AHA Session 74
Committee on Lesbian, Gay, Bisexual, and Transgender History 3
Committee on Lesbian, Gay, Bisexual, and Transgender History 3
Friday, January 5, 2018: 8:30 AM-10:00 AM
Washington Room 2 (Marriott Wardman Park, Exhibition Level)
Chair:
Nicholas Syrett, University of Kansas
Papers:
Session Abstract
This panel directly engages with and seeks to further queer the American Historical Association’s conference theme, “Race, Ethnicity, and Nationalism in Global Perspective.” The three presentations center the role that non-normative expressions of gender and sexuality have played in shaping understandings of race, ethnicity, nation, age, and (dis)ability over the past century. While these histories reveal significant insight on the construction of these intersecting categories in the United States, the three presenters also destabilize the “naturalness” of the nation-state by offering transregional, transnational, and global perspectives. The panel seeks to encourage new epistemological directions in exploring the state’s historic regulation of bodies and the formation of desirable and undesirable entrants, residents, and subject. Amy Sueyoshi’s paper offers a new dimension of San Francisco’s turn-of-the-century “wide-open” reputation by observing how white libertinism was articulated and constructed in ways that distinctly excluded Asians and proved critical to the formation of the “Oriental” Other. Julio Capó, Jr. shifts attention to the circular—and deeply gendered—waves of migration from the United States’ east coast during the same period. His presentation explores how the early city of Miami’s desperate call for labor found thousands of Bahamian women and men crossing porous borders, even as both the then-British colony and the United States heavily regulated the migrants’ bodily comportment, gender expressions, and sexual behaviors (both real and imagined).

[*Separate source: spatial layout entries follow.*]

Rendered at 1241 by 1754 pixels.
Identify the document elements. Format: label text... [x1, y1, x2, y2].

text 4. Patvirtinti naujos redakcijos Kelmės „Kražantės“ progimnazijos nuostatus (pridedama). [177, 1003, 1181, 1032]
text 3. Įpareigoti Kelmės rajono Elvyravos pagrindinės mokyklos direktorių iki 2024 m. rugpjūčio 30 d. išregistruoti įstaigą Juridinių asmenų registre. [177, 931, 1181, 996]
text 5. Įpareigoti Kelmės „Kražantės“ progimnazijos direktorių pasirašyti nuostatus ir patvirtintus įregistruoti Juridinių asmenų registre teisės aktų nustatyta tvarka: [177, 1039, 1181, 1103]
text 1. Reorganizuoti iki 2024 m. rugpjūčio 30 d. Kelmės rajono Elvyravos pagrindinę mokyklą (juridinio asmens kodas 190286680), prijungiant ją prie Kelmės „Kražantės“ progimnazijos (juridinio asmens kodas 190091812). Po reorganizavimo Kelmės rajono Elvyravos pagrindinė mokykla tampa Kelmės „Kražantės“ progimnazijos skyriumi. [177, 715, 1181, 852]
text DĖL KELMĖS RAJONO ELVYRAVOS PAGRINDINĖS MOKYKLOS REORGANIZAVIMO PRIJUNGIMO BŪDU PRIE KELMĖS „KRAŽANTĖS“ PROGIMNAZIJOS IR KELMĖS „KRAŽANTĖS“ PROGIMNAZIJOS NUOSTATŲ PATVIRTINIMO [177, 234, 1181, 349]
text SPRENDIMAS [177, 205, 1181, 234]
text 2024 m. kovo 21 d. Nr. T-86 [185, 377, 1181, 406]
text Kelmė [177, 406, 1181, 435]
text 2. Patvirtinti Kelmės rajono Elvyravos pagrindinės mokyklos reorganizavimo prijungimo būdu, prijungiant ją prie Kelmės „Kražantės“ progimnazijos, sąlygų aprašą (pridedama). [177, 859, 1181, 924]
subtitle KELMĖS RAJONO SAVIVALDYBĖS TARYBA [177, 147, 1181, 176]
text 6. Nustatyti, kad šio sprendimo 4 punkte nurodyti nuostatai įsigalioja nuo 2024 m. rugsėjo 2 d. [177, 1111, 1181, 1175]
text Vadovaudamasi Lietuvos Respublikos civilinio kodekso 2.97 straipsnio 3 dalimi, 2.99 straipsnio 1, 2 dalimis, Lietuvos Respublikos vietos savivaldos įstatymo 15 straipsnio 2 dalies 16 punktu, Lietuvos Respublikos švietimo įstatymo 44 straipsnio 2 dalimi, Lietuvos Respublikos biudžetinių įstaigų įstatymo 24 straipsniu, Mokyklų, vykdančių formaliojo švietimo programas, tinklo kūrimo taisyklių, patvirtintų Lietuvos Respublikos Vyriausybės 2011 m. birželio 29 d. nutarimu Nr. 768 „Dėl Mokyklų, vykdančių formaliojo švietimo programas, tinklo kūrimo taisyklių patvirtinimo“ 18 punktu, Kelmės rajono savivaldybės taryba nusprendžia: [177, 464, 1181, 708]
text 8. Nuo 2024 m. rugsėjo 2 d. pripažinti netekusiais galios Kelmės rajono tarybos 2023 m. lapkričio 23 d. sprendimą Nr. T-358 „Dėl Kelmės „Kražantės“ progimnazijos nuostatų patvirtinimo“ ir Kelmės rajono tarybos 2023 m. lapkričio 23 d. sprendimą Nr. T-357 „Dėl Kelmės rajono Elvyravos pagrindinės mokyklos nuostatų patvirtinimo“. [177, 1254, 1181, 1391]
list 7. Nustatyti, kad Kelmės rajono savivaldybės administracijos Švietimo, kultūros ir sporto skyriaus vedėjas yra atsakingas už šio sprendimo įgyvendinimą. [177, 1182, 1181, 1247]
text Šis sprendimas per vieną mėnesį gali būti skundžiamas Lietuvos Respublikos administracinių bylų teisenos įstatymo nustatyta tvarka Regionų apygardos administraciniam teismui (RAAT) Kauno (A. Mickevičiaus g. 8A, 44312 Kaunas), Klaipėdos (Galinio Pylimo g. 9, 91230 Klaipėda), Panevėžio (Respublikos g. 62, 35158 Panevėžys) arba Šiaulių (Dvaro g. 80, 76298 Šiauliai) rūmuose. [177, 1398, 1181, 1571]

Lastly, Ernesto Chávez explores the nuanced presentations of selfhood through a biographical sketch of Ramón Novarro, the Mexican-born, gay actor whose legacy remains tied to racialized and hypersexualized constructions of the so-called “Latin lover.” Chávez complicates the very idea and performance of the “closet,” unveiling the cultural queer codes Novarro employed throughout the mid-twentieth century to stake claim to his multiple subjectivities.